User Onboarding: Keep your users with a good design

Read about how good design can help in the user onboarding process and keep them on a website wanting more. These essential tips can improve user experience and guide them to fulfill website goal.

Whatever your story is about, a user may not have a chance to find out if he is not introduced properly. In today’s article we will talk about what is user onboarding, why is important and how to use it correctly in order to have positive feedback from potential users.

What is User Onboarding?

In theory, user onboarding is the process of increasing the likelihood that new users become successful when adopting your product. In other words, users need to be introduced with the product correctly, that will give answers to all their questions about it. Other people say that is just a good tour to new users.

But, in order to effectively apply user onboarding principles, we need a lot more than a good product tour, since most users just skip to the end and don’t even read them. Great user onboarding is a part of a perfect UX. We need the right content at the right time.

User Experience (UX) is all about creating a perfect and enjoyable experience for the products target audience. Which means User Onboarding is a part of it, or better say the beginning of it since it should be active the moment a new user lands on a product. That is why we need to think about new users while we are in the UX design process. We need to think about how we’re going to onboard users to each feature as we’re developing, designing and implementing it.

Don’t plan user onboarding last.

User onboarding can be also a good way to see who your users are, what they like and dislike, and what they want out of your product. Detecting that users aren’t taking the critical steps towards your product, can help you plan a follow-up action that can be automatically triggered. Like having a chatbot that will guide them through the product or tooltips as their onboarding experience.

How does it work?

Now that we solve the mystery of what is user onboarding, let’s see how it actually works. Many websites, apps, of big companies use the same approach. They all start with collecting the information about the user. Some ask for too many information, but their goal is to know who you are, what you like and what you want to do with it. That way they can present to you the most relevant things according to your interests, all based on the information provided.

Factors Influencing a good User Onboarding

There is a number of factors influencing a good user onboarding experience. Lets’ review the ones that are directly connected to this process.


Most companies have tooltips to show you around and help you understand the most essential things about their product. Tooltips can be used in 3 different ways:

  1. Readable pop-up
  2. Animated pop-up
  3. Video pop-up

The readable pop-up is the least engaging tooltip since most people consider it very boring and will just skip to the end without even reading it.

Animated pop-up is illustrated and animated pop-up with a short text, indicating what that tool does when pressed. It can be very engaging and can show a lot of information with minimal content.

Video pop-up is the most engaging tooltip since can explain exactly what that tool does. The main key here is keeping the video short, and saying everything users need to know in a few seconds.

Tooltips can be good since they point out important UI elements that help users get more value out of the tool. These tips can ensure that users will know how to use that UI element, which can result in higher user engagement rates.


More and more popular things lately are chatbots. Some people find them annoying, but they can be very helpful if done right.

Chatbots are here to help with many things like, setting a reminder, help you out in learning new things about a product, showing if someone is not available when messaging, keeping visitors records, and much more.

They help to walk through new users through a product. This interactive approach drives users to take meaningful action while educating them on how to use the product.

Credit to Virgil Pana

Information Gathering

The first action for most products is to personalize your interest.
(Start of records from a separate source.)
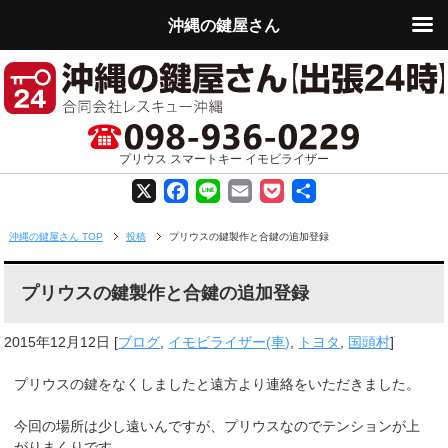
沖縄の鍵屋さん
プリウス スマートキー イモビライザー
X
F
L
E
P
共
a
i
m
o
有
沖縄の鍵屋さん TOP
投稿
プリウスの鍵製作と合鍵の追加登録
c
n
a
c
プリウスの鍵製作と合鍵の追加登録
e
e
i
k
b
l
e
2015年12月12日
[
ブログ
,
イモビライザー(車)
,
トヨタ
,
国頭村
]
o
t
プリウスの鍵をなくしましたと遠方より連絡をいただきました。
o
今回の場所は少し遠いんですが、プリウスなのでテンションが上
がりまくりです。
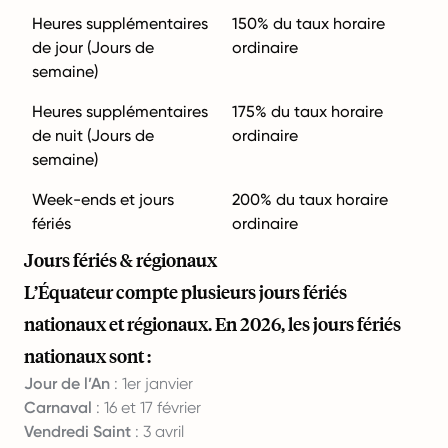
Heures supplémentaires
150% du taux horaire
de jour (Jours de
ordinaire
semaine)
Heures supplémentaires
175% du taux horaire
de nuit (Jours de
ordinaire
semaine)
Week-ends et jours
200% du taux horaire
fériés
ordinaire
Jours fériés & régionaux
L’Équateur compte plusieurs jours fériés
nationaux et régionaux. En 2026, les jours fériés
nationaux sont :
Jour de l’An
: 1er janvier
Carnaval
: 16 et 17 février
Vendredi Saint
: 3 avril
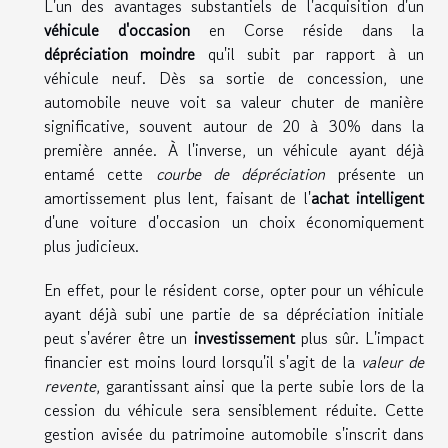
L'un des avantages substantiels de l'acquisition d'un
véhicule d'occasion
en Corse réside dans la
dépréciation moindre
qu'il subit par rapport à un
véhicule neuf. Dès sa sortie de concession, une
automobile neuve voit sa valeur chuter de manière
significative, souvent autour de 20 à 30% dans la
première année. À l'inverse, un véhicule ayant déjà
entamé cette
courbe de dépréciation
présente un
amortissement plus lent, faisant de l'
achat intelligent
d'une voiture d'occasion un choix économiquement
plus judicieux.
En effet, pour le résident corse, opter pour un véhicule
ayant déjà subi une partie de sa dépréciation initiale
peut s'avérer être un
investissement
plus sûr. L'impact
financier est moins lourd lorsqu'il s'agit de la
valeur de
revente
, garantissant ainsi que la perte subie lors de la
cession du véhicule sera sensiblement réduite. Cette
gestion avisée du patrimoine automobile s'inscrit dans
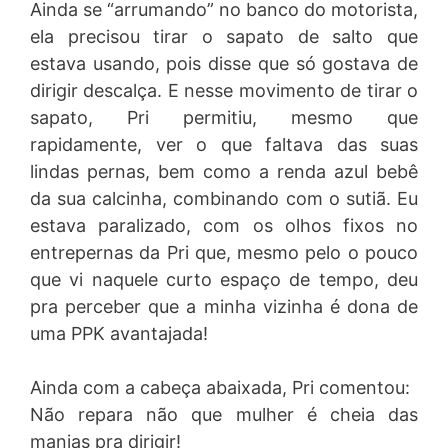
Ainda se “arrumando” no banco do motorista,
ela precisou tirar o sapato de salto que
estava usando, pois disse que só gostava de
dirigir descalça. E nesse movimento de tirar o
sapato, Pri permitiu, mesmo que
rapidamente, ver o que faltava das suas
lindas pernas, bem como a renda azul bebê
da sua calcinha, combinando com o sutiã. Eu
estava paralizado, com os olhos fixos no
entrepernas da Pri que, mesmo pelo o pouco
que vi naquele curto espaço de tempo, deu
pra perceber que a minha vizinha é dona de
uma PPK avantajada!
Ainda com a cabeça abaixada, Pri comentou:
Não repara não que mulher é cheia das
manias pra dirigir!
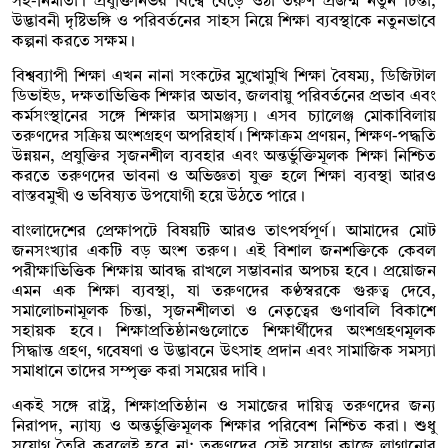
সহ-নির্মাতা। প্রযুক্তিনির্ভর বিশ্বে বেড়ে ওঠা তরুণ প্রজন্ম নতুন চিন্তা,
উদ্ভাবনী দৃষ্টিভঙ্গি ও পরিবর্তনের সাহস নিয়ে শিক্ষা ব্যবস্থাকে নতুনভাবে
কল্পনা করতে সক্ষম।
বিশ্বব্যাপী শিক্ষা এখন নানা সংকটের মুখোমুখি শিক্ষা বৈষম্য, ডিজিটাল
ডিভাইড, দক্ষতাভিত্তিক শিক্ষার অভাব, জলবায়ু পরিবর্তনের প্রভাব এবং
কর্মসংস্থানের সঙ্গে শিক্ষার অসামঞ্জস্য। এসব চ্যালেঞ্জ মোকাবিলায়
তরুণদের সক্রিয় অংশগ্রহণ অপরিহার্য। শিক্ষাক্রম প্রণয়ন, শিক্ষণ-পদ্ধতি
উন্নয়ন, প্রযুক্তির সৃজনশীল ব্যবহার এবং অন্তর্ভুক্তিমূলক শিক্ষা নিশ্চিত
করতে তরুণদের ভাবনা ও অভিজ্ঞতা যুক্ত হলে শিক্ষা ব্যবস্থা আরও
বাস্তবমুখী ও ভবিষ্যত উপযোগী হয়ে উঠতে পারে।
বাংলাদেশের প্রেক্ষাপটে বিষয়টি আরও তাৎপর্যপূর্ণ। আমাদের মোট
জনসংখ্যার একটি বড় অংশ তরুণ। এই বিশাল জনশক্তিকে কেবল
পরীক্ষাভিত্তিক শিক্ষায় আবদ্ধ রাখলে সম্ভাবনার অপচয় হবে। প্রয়োজন
এমন এক শিক্ষা ব্যবস্থা, যা তরুণদের কণ্ঠস্বরকে গুরুত্ব দেবে,
সমালোচনামূলক চিন্তা, সৃজনশীলতা ও নেতৃত্বের গুণাবলি বিকাশে
সহায়ক হবে। শিক্ষাপ্রতিষ্ঠানগুলোতে শিক্ষার্থীদের অংশগ্রহণমূলক
সিদ্ধান্ত গ্রহণ, গবেষণা ও উদ্ভাবনে উৎসাহ প্রদান এবং সামাজিক সমস্যা
সমাধানে তাদের সম্পৃক্ত করা সময়ের দাবি।
একই সঙ্গে রাষ্ট্র, শিক্ষাপ্রতিষ্ঠান ও সমাজের দায়িত্ব তরুণদের জন্য
নিরাপদ, ন্যায্য ও অন্তর্ভুক্তিমূলক শিক্ষার পরিবেশ নিশ্চিত করা। শুধু
সুযোগ তৈরি করলেই হবে না; তরুণদের সেই সুযোগ কাজে লাগানোর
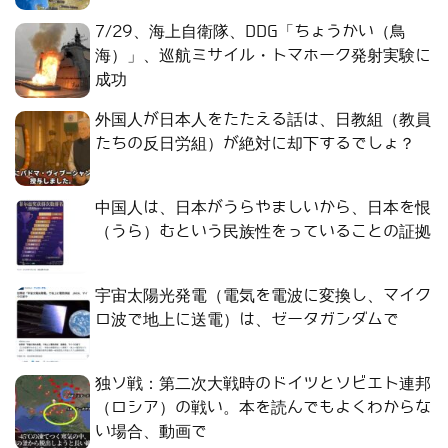
7/29、海上自衛隊、DDG「ちょうかい（鳥
海）」、巡航ミサイル・トマホーク発射実験に
成功
外国人が日本人をたたえる話は、日教組（教員
たちの反日労組）が絶対に却下するでしょ？
中国人は、日本がうらやましいから、日本を恨
（うら）むという民族性をっていることの証拠
宇宙太陽光発電（電気を電波に変換し、マイク
ロ波で地上に送電）は、ゼータガンダムで
独ソ戦：第二次大戦時のドイツとソビエト連邦
（ロシア）の戦い。本を読んでもよくわからな
い場合、動画で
This is key for all platforms that have content-related value propositions ( Twitter, Pinterest, Netflix, etc.). At this stage, users are asked for their personal information and interest. The next step is selecting categories to follow. That way users will have personalized interests to view. People are conditioned to dislike this part, leaving it unfinished. Since it is not good for UX to force people to do it anyway, a better option is saving it for later, give people a choice.

The progress bar is a good thing to have at this point since it helps set a user’s expectations of effort to complete the onboarding process. As users watch their progress move along, they may feel more committed to driving it to completion. Progress bars take advantage of the Goal Gradient Effect, which suggests that people move towards a goal, their efforts increase.

Credit to Duolingo

Find Contacts

Social media networks (Facebook, Twitter, Instagram, Skype, etc.) offer to merge your phone contacts with your account and find that people on their network, which is another good example of the user onboarding experience.

Credit to Instagram

There are many different approaches to user onboarding experience, and every company does it specifically for their product, which depends on what is about and who is their target audience.

It is important that onboarding experience to be good since that is one of the ways to help new users learn fast about your product and to return again.

Onboarding should make the user feel like he is guided smoothly through the product and in the case where the guidance isn’t very apparent, the user should not have to struggle to figure things out on their own. But the less need product has for guidance the better the product.